"""

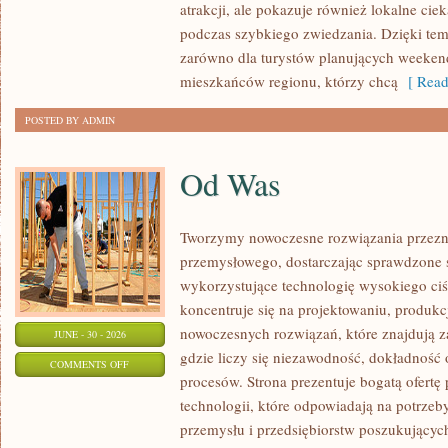
atrakcji, ale pokazuje również lokalne cie
podczas szybkiego zwiedzania. Dzięki t
zarówno dla turystów planujących weekend
mieszkańców regionu, którzy chcą
[ Read
POSTED BY ADMIN
Od Was
Tworzymy nowoczesne rozwiązania przezn
przemysłowego, dostarczając sprawdzone 
wykorzystujące technologię wysokiego ciś
koncentruje się na projektowaniu, produkc
nowoczesnych rozwiązań, które znajdują z
JUNE - 30 - 2026
gdzie liczy się niezawodność, dokładnoś
ON
COMMENTS OFF
procesów. Strona prezentuje bogatą ofertę
OD
technologii, które odpowiadają na potrzeb
WAS
przemysłu i przedsiębiorstw poszukujący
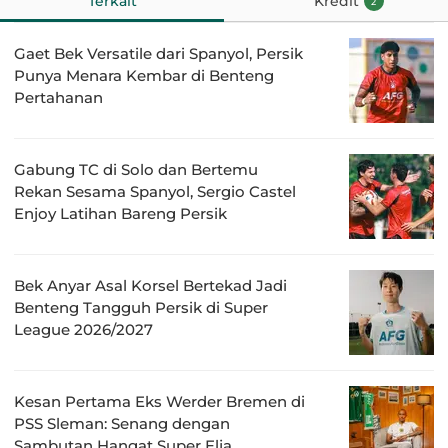
Terkait
Kredit
2
Gaet Bek Versatile dari Spanyol, Persik
Punya Menara Kembar di Benteng
Pertahanan
Gabung TC di Solo dan Bertemu
Rekan Sesama Spanyol, Sergio Castel
Enjoy Latihan Bareng Persik
Bek Anyar Asal Korsel Bertekad Jadi
Benteng Tangguh Persik di Super
League 2026/2027
Kesan Pertama Eks Werder Bremen di
PSS Sleman: Senang dengan
Sambutan Hangat Super Elja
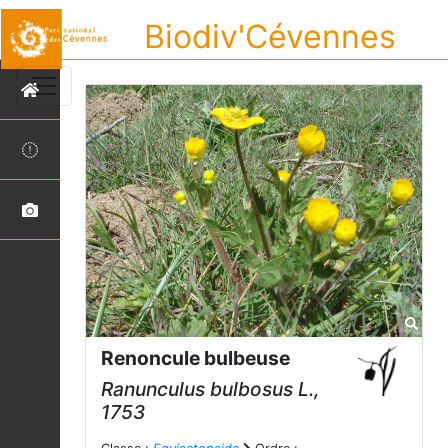
Biodiv'Cévennes
Renoncule bulbeuse
Ranunculus bulbosus
L.,
1753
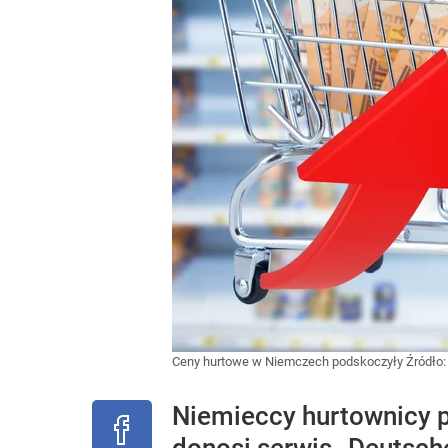
Ceny hurtowe w Niemczech podskoczyły
Źródło
Niemieccy hurtownicy p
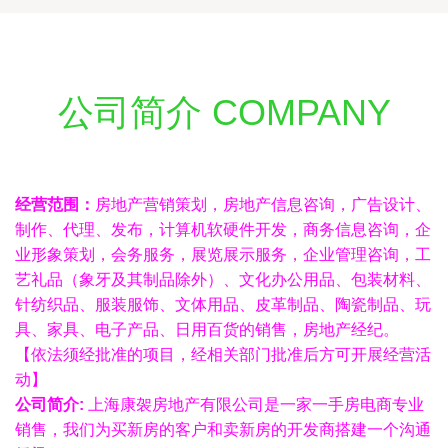
公司简介 COMPANY
经营范围：
房地产营销策划，房地产信息咨询，广告设计、
制作、代理、发布，计算机软硬件开发，商务信息咨询，企
业形象策划，会务服务，展览展示服务，企业管理咨询，工
艺礼品（象牙及其制品除外）、文化办公用品、包装材料、
针纺织品、服装服饰、文体用品、皮革制品、陶瓷制品、玩
具、家具、电子产品、日用百货的销售，房地产经纪。
【依法须经批准的项目，经相关部门批准后方可开展经营活
动】
公司简介:
上海康袈房地产有限公司是一家一手房电商专业
销售，我们为买新房的客户和卖新房的开发商搭建一个沟通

"""

:: DIRECTIONS FOR THIS TASK ::
Reproduce exactly the lines of the data above that run from the line with "koncentruje się na projektowaniu, produkc" down to the line with "League 2026/2027", both ends included. Pictures do not belong in the copy.

:: EXERCISE SOLUTION ::
koncentruje się na projektowaniu, produkc
nowoczesnych rozwiązań, które znajdują z
JUNE - 30 - 2026
gdzie liczy się niezawodność, dokładnoś
ON
COMMENTS OFF
procesów. Strona prezentuje bogatą ofertę
OD
technologii, które odpowiadają na potrzeb
WAS
przemysłu i przedsiębiorstw poszukujący
Terkait
Kredit
2
Gaet Bek Versatile dari Spanyol, Persik
Punya Menara Kembar di Benteng
Pertahanan
Gabung TC di Solo dan Bertemu
Rekan Sesama Spanyol, Sergio Castel
Enjoy Latihan Bareng Persik
Bek Anyar Asal Korsel Bertekad Jadi
Benteng Tangguh Persik di Super
League 2026/2027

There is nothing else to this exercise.